Monday, October 13, 2008

A Brief Thought On Late Stage Play

After responding to a post over at the Poker in Colorado forums, I thought I'd share it here. Take it for what it's worth, it's one donk's opinion related to latish stage play. In particular, when you find yourself with a mid pocket pair in early-to-mid position in an unopened pot.

The original poster offered up a scenario of fiding a medium to large pair (up to QQ) in such a position, and asked whether a player should open shove, or perhaps put in a standard raise (presumably, to be followed by calling any 3-bet preflop). The original poster's logic, which I agree with, is that "AK will almost always call here if you shove and often ace doesn't hit board on flop, so if you just raise, you may be able to bet AK off of hand, unless they are big-stacked."

Anyway, the poster asked which play has is more +EV.

I couldn't really say which has the better long term +EV potential. However, I've run into this situation a few times recently myself, and have come to the conclusion that it's a pretty good spot for a stop and go play. Or, I suppose a modified stop and go, since you'd be open raising, as opposed to the classic stop and go, which would consist of flat calling preflop, and shoving any flop.

You could put in an open raise between 2.5-3.5x the BB (if 3.0x would be 1/2 your chips, I'd go closer to 2.5.), and if a later player flat calls, you can shove any flop. Even if an ace hits the flop, shoving the flop could reasonably push out smaller aces, say, through A8 (such donk shouldn't be flat calling your open raise in the first place, but they often do). If villian has a large ace and is in late position, they're probably 3-betting enough to put you all in preflop anyway, in which case you can conceivable still lay down here if you have enough of a read on villian. However, I think that's a weakish play, and don't recommend this form of stop and go unless you're prepared to call any reraise behind you. Otherwise, you're best preflop play is simply shoving or folding.

Though in most cases, if you're open raising early with 77-TT, you're probably calling a 3-bet anyway. You're opening these hands knowing you're essentially committed to calling off the rest of your chips to a preflop reraise. But then, if your decision is whether to open-shove, or open-raise followed by a shove on any flop that doesn't include an ace, you're probably keen to call the reraise anyway.

If you try this move, you almost have to shove any flop that isn't AAx (because your preflop caller won't put you an ace in your pocket if you shove here and he's holding an ace, because you'd be slow playing flopped trips). Frankly, it all depends on villian's concept of fold equity and his stack size, to a certain extent. But here's the thing, if you open raise, versus an open shove, and you don't bet the flop, you'll be either check-folding the flop or much more likely, calling from way behind. So you have to take the lead.

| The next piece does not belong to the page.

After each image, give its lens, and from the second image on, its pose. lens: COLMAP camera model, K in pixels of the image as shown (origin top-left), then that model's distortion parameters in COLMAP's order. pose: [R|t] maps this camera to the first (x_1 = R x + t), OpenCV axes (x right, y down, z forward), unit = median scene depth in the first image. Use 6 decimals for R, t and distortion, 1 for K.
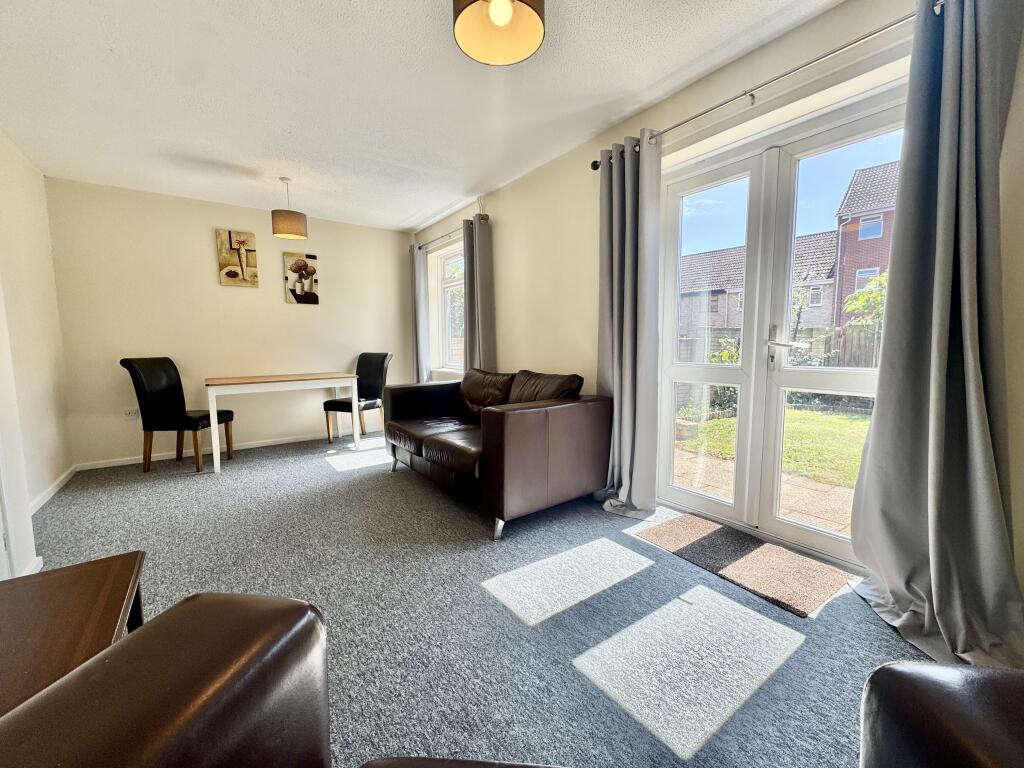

This form of modified stop-and-go is probably a much easier play with TT-QQ than with 77-99, in that the latter requires a bit more intestinal fortitude. But remember, we're doing this trying to get someone with a weak A to call, and unless the ace hits the flop, there's a good enough possibility you're still ahead, and even if you're not (example, if ATo calls and flop is something like KT5r, or if A3-A6 calls, and flop is something like AQTr), the shove on any flop should still induce a fold a good enough measure of the time to make this a profitable play.

Still, I'd recommend having a decent table image and decent read at the time you try it. I imagine this is workable whether you're playing live poker or online poker.

Am I wack here, or is this even sound strategy?

I'm interested in others' ideas here, particularly folks like LJ, Hoy, Lucko, and others who tend to run deep in MTTs often enough to have been able to see this situation more than a few times.

EDIT: As LJ pointed out, there's no real mention of stack sizes, and only vague mention of position. Again, this is pretty much just a theoretical possible strategy, but assume average (or slightly below) stack size, and seating anywhere from UTG to MP2. If your stack is shorter than that, and you want to play the mid to QQ pocket pair, you're better off just open-shoving. If you're larger than average stack this deep in the tourney, your plays aren't really limited to the couple talked about here.

3 comments:

lj said...

i lost you about halfway through. what is the stack size, and in what position are you talking about?

Mondogarage said...
This comment has been removed by the author.
Mondogarage said...

I think part of this is that I was responding to someone else, and he did not specify.

I'll edit my post to assume UTG, through, say, MP2, and average stack size.